- CONSIGNES À SUIVRE:
1 – Répondez à ces questions d'après l'article sur le congé fiscal, une réponse par ligne :
(a) Quel seuil d'investissement le programme annoncé en novembre 2012 fixait-il au départ ?
(b) À quel montant ce seuil a-t-il été ramené quelques mois plus tard ?
(c) À quel pourcentage de la valeur du projet le congé fiscal équivalait-il ?
2 – Pour chaque affirmation, indiquez si elle concorde avec l'article sur le congé fiscal (oui ou non) et citez les mots qui tranchent :
(a) Le programme de 2012 incluait le secteur de l'entreposage.
(b) Le niveau d'investissements requis a ensuite été relevé.
(c) Le congé pouvait servir sur la cotisation au Fonds des services de santé.
3 – Reprenez l'article sur le congé fiscal à la suite de sa dernière phrase.

- EXTRAIT DU DOCUMENT:
Le gouvernement du Québec annonçait il y a quelques jours un congé fiscal bonifié pour les grands projets d'investissement. Québec sort tambours et trompettes, mais semble en train de jeter 600 M$ au feu.
En novembre 2012, le gouvernement péquiste avait annoncé un programme de congé fiscal pour les projets d'investissement de 300M$ et plus dans les secteurs manufacturier, du commerce de gros, de l'entreposage, et du traitement et de l'hébergement de données. Le niveau d'investissements requis allait quelques mois plus tard être réduit à 200M$.
Ce programme donnait droit à un congé fiscal équivalent à 15% de la valeur du projet. Ce congé pouvait être utilisé à la fois sur l'impôt à payer ou sur la cotisation au Fonds des services de santé (qui est une taxe sur la masse salariale).

- SECTION DES DONNÉES:
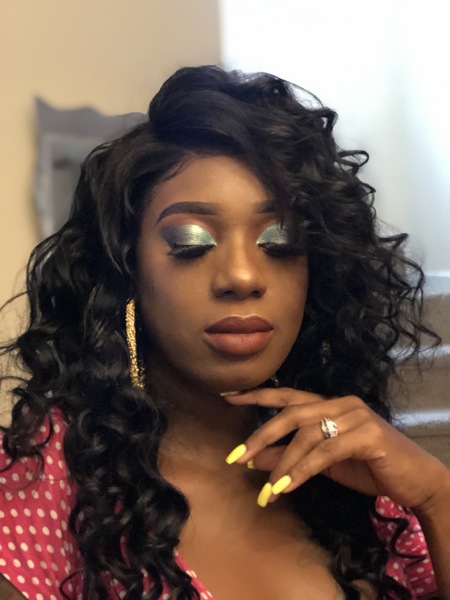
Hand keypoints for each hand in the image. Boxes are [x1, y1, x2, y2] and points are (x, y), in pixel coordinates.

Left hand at [224, 388, 447, 509]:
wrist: (414, 480)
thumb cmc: (369, 467)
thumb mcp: (322, 463)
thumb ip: (290, 456)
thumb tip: (254, 459)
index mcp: (330, 404)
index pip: (287, 395)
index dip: (256, 396)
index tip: (227, 399)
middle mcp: (341, 403)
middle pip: (291, 413)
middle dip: (261, 435)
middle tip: (236, 457)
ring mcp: (355, 416)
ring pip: (307, 435)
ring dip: (282, 464)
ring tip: (267, 490)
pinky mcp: (367, 435)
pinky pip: (325, 452)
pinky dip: (303, 470)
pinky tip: (286, 487)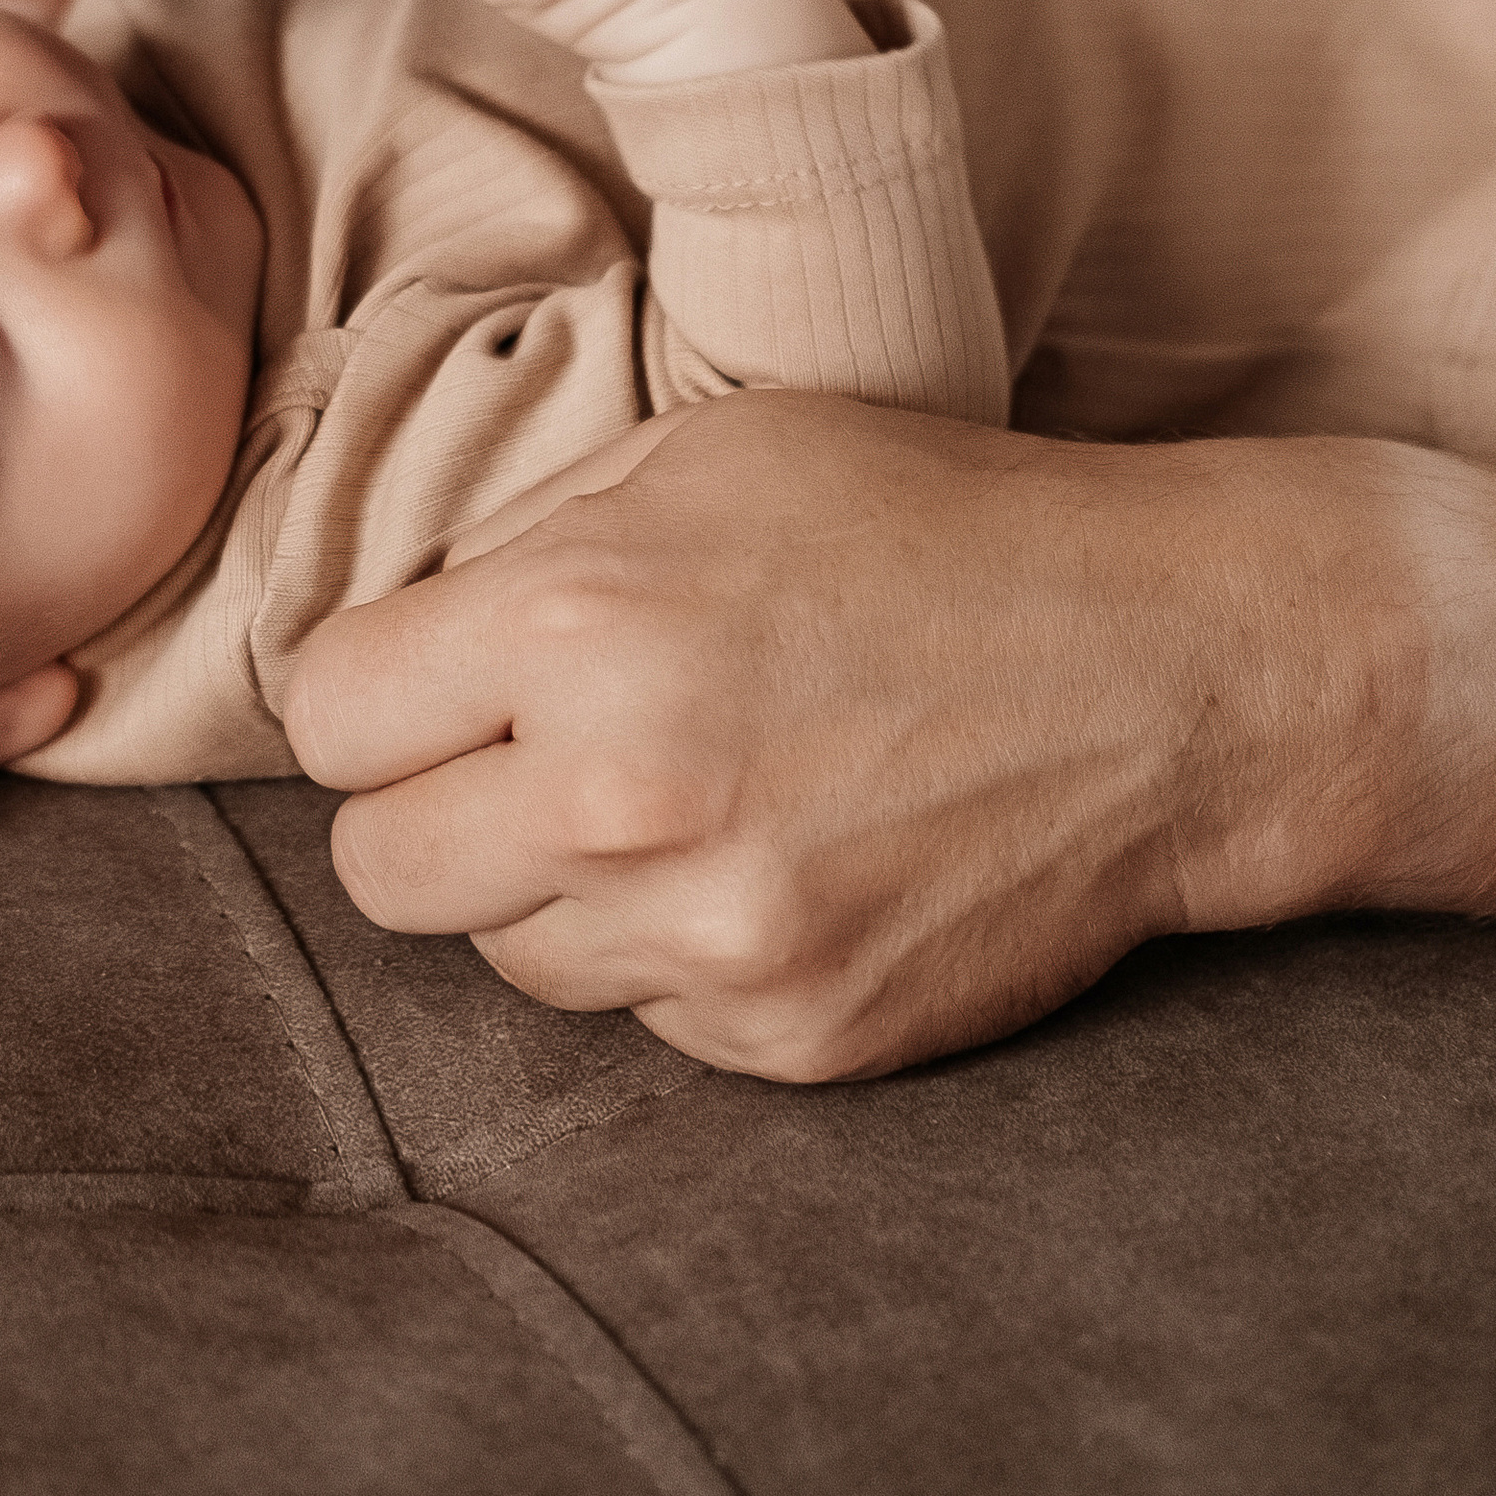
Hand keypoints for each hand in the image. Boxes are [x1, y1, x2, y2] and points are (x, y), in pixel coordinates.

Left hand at [278, 397, 1495, 1081]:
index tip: (434, 688)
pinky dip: (679, 955)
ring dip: (556, 891)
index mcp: (574, 627)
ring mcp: (712, 938)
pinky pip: (642, 1020)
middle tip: (533, 757)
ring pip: (503, 959)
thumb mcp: (705, 457)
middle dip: (432, 807)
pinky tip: (779, 861)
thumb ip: (524, 549)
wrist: (1169, 671)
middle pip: (376, 869)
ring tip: (686, 799)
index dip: (376, 700)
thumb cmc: (931, 529)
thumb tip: (396, 632)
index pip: (325, 721)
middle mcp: (621, 797)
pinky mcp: (791, 1038)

- RÉSULTATS OBTENUS:
1 –
(a) 300 M$
(b) 200 M$
(c) 15 %

2 –
(a) Oui : « dans les secteurs manufacturier, du commerce de gros, de l'entreposage, et du traitement et de l'hébergement de données »
(b) Non : « Le niveau d'investissements requis allait quelques mois plus tard être réduit à 200M$. »
(c) Oui : « Ce congé pouvait être utilisé à la fois sur l'impôt à payer ou sur la cotisation au Fonds des services de santé »

3 –
Parce que seulement trois projets se sont qualifiés depuis 2012, le gouvernement estime que le programme ne donne pas assez de fruits. Il a décidé d'abaisser son seuil d'admissibilité à 100M$, et même à 75M$ pour les projets dans des régions désignées.
Portez bien attention à la déclaration du ministre des finances, Carlos Leitao, dans le communiqué gouvernemental qui fait l'annonce de la bonification:
«Le congé fiscal bonifié permettra de soutenir la réalisation d'au moins 25 nouveaux projets. Ces investissements représentent près de 4G$ qui créeront plus de 15 000 nouveaux emplois au cours des prochaines années».
Ce passage nous a fait sourciller.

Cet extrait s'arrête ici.